◆ PROVIDED TEXT ◆
————

Clearly protest or demonstration activity was part of what was happening on January 6. In contrast to Ryan’s use of the word riot, the Cline Center definition of riot requires an element of spontaneity. And in this case, we did not categorize the events of January 6 as a riot because there was clear evidence within at least some individuals and groups of planning. So that doesn’t meet our definition for a riot. We have a category called politically motivated attack, which this could be, and there are lots of kinds of politically motivated attacks.

But in our definitions, this clearly meets the definition of an attempted coup. Our Coup D’état Project defines coups as organized efforts to effect sudden and irregular — that is, illegal or extralegal — removal of the incumbent executive authority of a national government, or in the case of auto coups, to displace the authority of the highest levels of one or more branches of government.

Josh Zeitz: There is a deep-rooted place for violence in Anglo-American political protest. I’ve been thinking about the famous episode in 1765 when the Sons of Liberty, who we are taught to revere, literally destroyed the home of Royal Lieutenant Governor Thomas Hutchinson because they had several grievances against him. Remarkably, he later acknowledged the right of the mob to raze his home because it was a release valve — a legitimate form of protest. Is that how you’re thinking of the events of January 6, or was it something a little more serious than that without really a precedent in U.S. history?

Ryan McMaken: Vandalism is not good and breaking and entering to a certain extent is what occurred. But I would still say that the majority of people who showed up had no clear plan for what they were going to do. I do think some people did show up thinking now’s my chance to violently bring about some sort of change in policy in a big, dramatic way. Does that describe the group overall? I don’t think so. And I think that’s what would make it different from an event like what the Sons of Liberty would did, where there would be a lot of planning. Look at, say, the Boston Tea Party. There was a high degree of discipline among the people who showed up. Shays’ Rebellion occurred after months of planning, right? And of course, the intent was to attack an actual federal arsenal and seize weapons. So I don't think you can really compare that sort of event to an event where there's not really much evidence that people outside some small minorities within the larger hundreds of people who showed up to the Capitol that day had some particular plan in mind. Even with the release of data from the January 6 panel, I haven’t seen evidence of the level of planning that you would see from something like, say, John Brown’s raid. I think a lot of people were just along for the ride, but that doesn’t mean that there weren't some people in the group who could have acted violently and done real harm to both persons and property.

————

◆ MATERIAL PROVIDED ◆
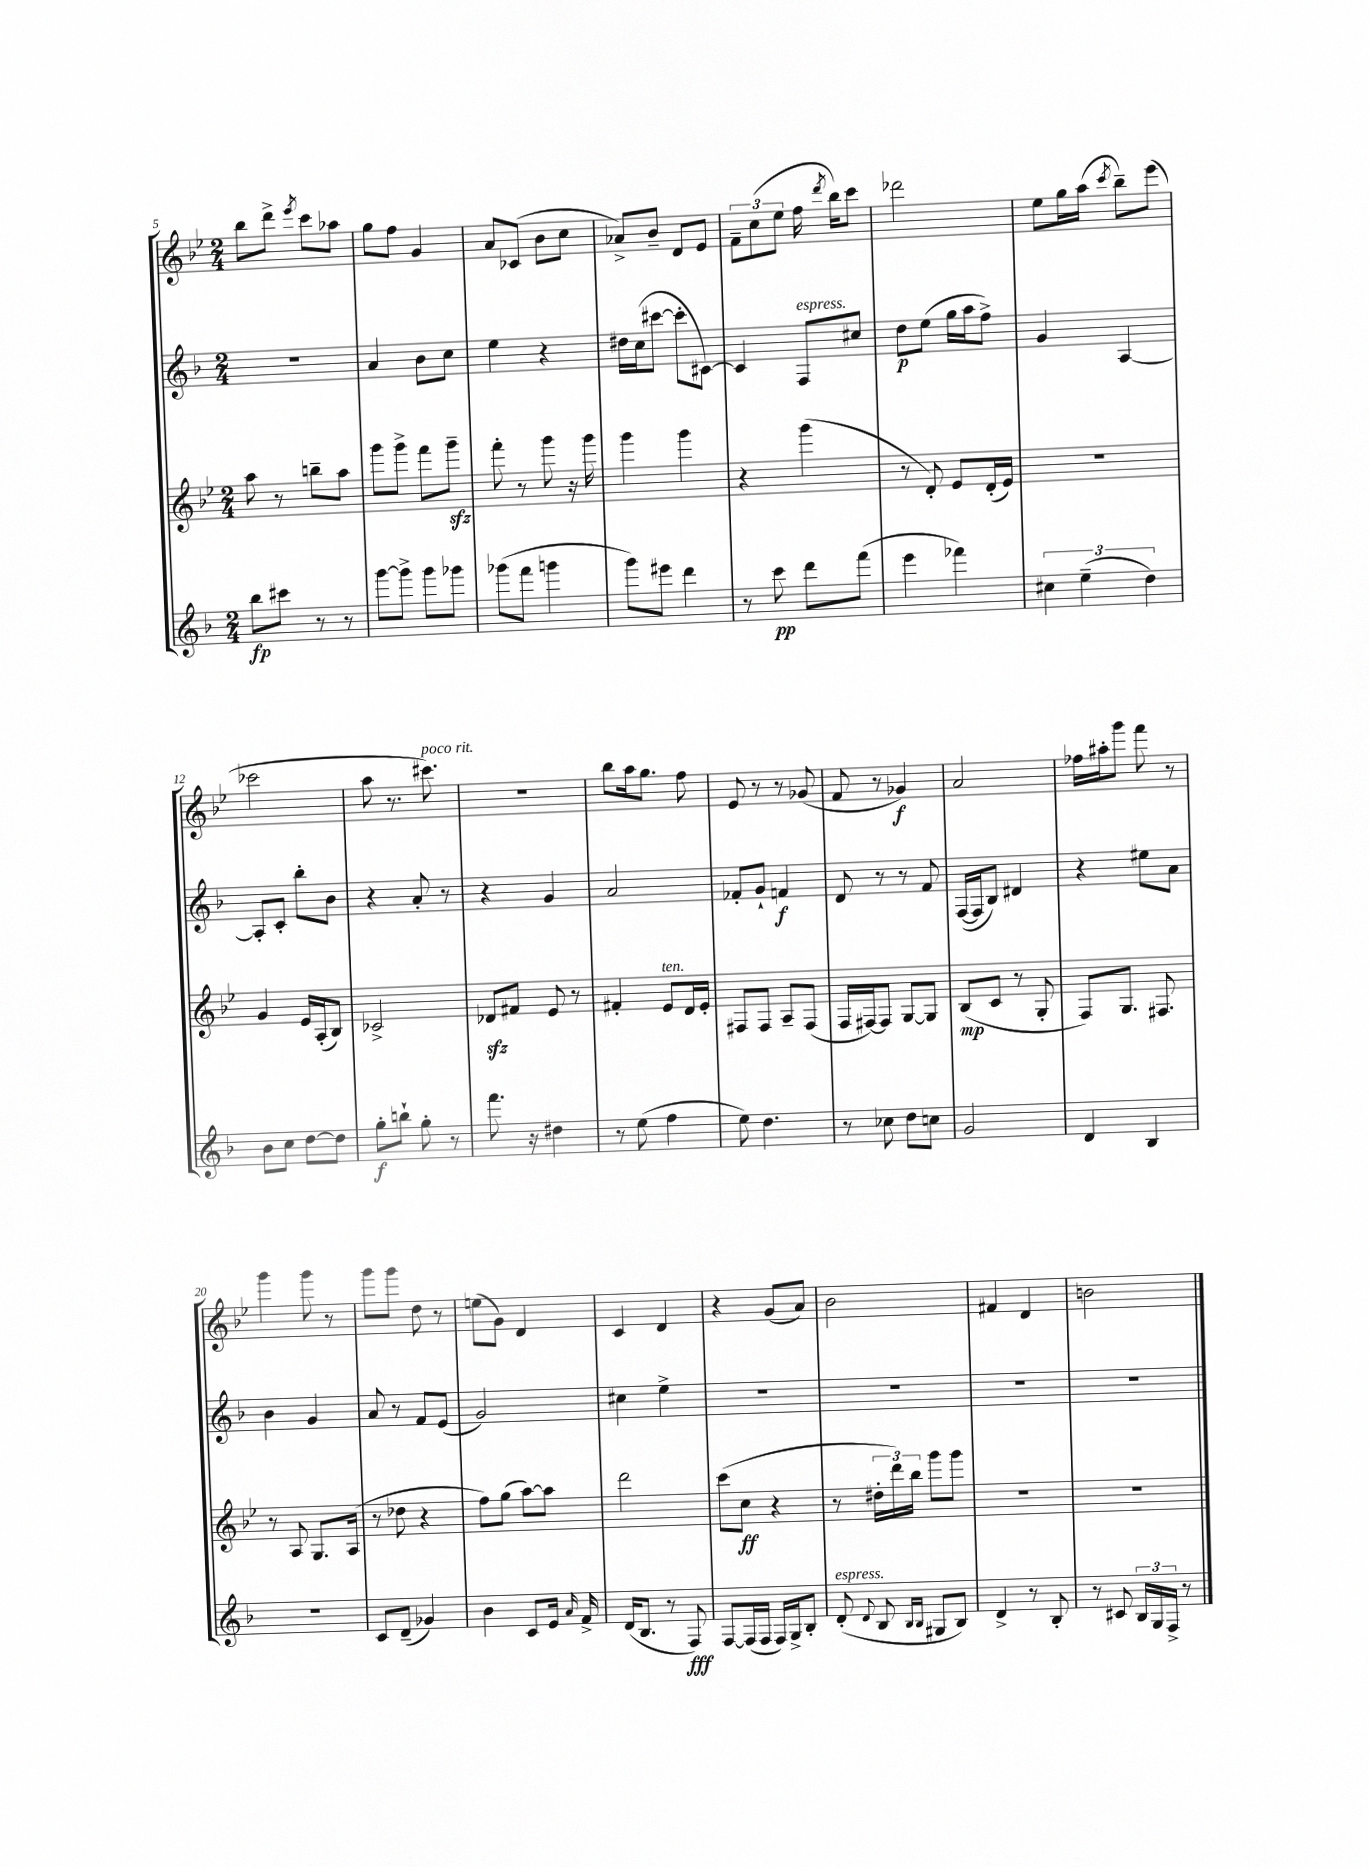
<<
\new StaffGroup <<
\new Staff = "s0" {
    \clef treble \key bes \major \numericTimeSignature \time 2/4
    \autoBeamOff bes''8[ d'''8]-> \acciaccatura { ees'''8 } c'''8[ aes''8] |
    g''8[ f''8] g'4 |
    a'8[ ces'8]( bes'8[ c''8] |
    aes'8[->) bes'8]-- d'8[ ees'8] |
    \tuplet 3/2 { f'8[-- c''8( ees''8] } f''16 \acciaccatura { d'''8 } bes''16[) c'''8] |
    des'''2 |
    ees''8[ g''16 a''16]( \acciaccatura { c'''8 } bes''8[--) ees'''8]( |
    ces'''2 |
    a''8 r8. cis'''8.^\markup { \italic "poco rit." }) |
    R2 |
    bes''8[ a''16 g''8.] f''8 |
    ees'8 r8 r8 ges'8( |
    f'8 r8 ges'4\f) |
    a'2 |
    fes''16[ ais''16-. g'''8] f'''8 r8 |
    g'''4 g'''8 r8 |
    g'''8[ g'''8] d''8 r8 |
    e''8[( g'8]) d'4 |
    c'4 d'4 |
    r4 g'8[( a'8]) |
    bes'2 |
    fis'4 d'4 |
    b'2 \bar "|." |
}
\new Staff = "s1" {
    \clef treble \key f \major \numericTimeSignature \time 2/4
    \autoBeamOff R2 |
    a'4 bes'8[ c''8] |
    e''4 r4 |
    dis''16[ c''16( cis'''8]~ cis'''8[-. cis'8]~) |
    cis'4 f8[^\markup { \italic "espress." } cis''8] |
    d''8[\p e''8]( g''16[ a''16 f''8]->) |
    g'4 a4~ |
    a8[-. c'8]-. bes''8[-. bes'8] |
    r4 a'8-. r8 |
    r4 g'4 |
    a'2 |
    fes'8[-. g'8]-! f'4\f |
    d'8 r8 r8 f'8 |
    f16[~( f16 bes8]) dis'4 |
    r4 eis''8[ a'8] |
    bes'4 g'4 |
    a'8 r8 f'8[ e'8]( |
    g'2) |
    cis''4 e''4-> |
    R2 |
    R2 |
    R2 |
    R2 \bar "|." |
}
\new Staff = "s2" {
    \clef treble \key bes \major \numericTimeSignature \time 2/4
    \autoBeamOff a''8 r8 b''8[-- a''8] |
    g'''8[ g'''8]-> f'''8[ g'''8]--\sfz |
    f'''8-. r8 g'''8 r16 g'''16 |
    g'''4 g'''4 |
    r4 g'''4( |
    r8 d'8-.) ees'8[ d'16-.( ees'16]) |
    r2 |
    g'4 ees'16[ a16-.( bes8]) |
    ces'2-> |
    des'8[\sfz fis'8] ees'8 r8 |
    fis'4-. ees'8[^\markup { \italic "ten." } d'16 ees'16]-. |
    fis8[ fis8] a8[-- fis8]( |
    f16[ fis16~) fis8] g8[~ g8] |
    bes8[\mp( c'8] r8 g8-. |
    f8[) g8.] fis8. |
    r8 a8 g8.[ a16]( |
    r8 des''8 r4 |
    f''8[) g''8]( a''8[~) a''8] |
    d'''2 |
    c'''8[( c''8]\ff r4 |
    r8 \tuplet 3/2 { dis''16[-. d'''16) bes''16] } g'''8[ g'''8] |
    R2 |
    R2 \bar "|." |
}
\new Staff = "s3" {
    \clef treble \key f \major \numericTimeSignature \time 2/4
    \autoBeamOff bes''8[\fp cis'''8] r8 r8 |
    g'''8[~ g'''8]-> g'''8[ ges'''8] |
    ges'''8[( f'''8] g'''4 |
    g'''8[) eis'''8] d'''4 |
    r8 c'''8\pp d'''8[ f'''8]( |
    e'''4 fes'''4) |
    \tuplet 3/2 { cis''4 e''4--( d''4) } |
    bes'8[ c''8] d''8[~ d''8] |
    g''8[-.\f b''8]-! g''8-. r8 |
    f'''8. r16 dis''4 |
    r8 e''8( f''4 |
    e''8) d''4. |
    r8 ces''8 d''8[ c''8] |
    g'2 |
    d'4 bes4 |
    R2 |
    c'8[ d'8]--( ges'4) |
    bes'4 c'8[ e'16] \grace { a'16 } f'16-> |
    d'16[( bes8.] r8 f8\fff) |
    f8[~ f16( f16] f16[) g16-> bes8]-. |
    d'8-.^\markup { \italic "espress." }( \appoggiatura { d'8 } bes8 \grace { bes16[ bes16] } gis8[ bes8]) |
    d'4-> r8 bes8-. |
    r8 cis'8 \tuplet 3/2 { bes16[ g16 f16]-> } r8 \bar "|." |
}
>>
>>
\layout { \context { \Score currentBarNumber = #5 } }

————

◆ SHORT TASK A ◆
Restate the part of the passage on January 6 that opens with the words containing "Clearly protest or" and closes with "politically motivated attacks.", substituting "improvisation" for "spontaneity".
◆ SHORT TASK B ◆
According to the passage on January 6, what was the intent of Shays' Rebellion?

◆ FINAL ANSWER A ◆
Clearly protest or demonstration activity was part of what was happening on January 6. In contrast to Ryan’s use of the word riot, the Cline Center definition of riot requires an element of improvisation. And in this case, we did not categorize the events of January 6 as a riot because there was clear evidence within at least some individuals and groups of planning. So that doesn’t meet our definition for a riot. We have a category called politically motivated attack, which this could be, and there are lots of kinds of politically motivated attacks.

◆ FINAL ANSWER B ◆
The intent was to attack an actual federal arsenal and seize weapons.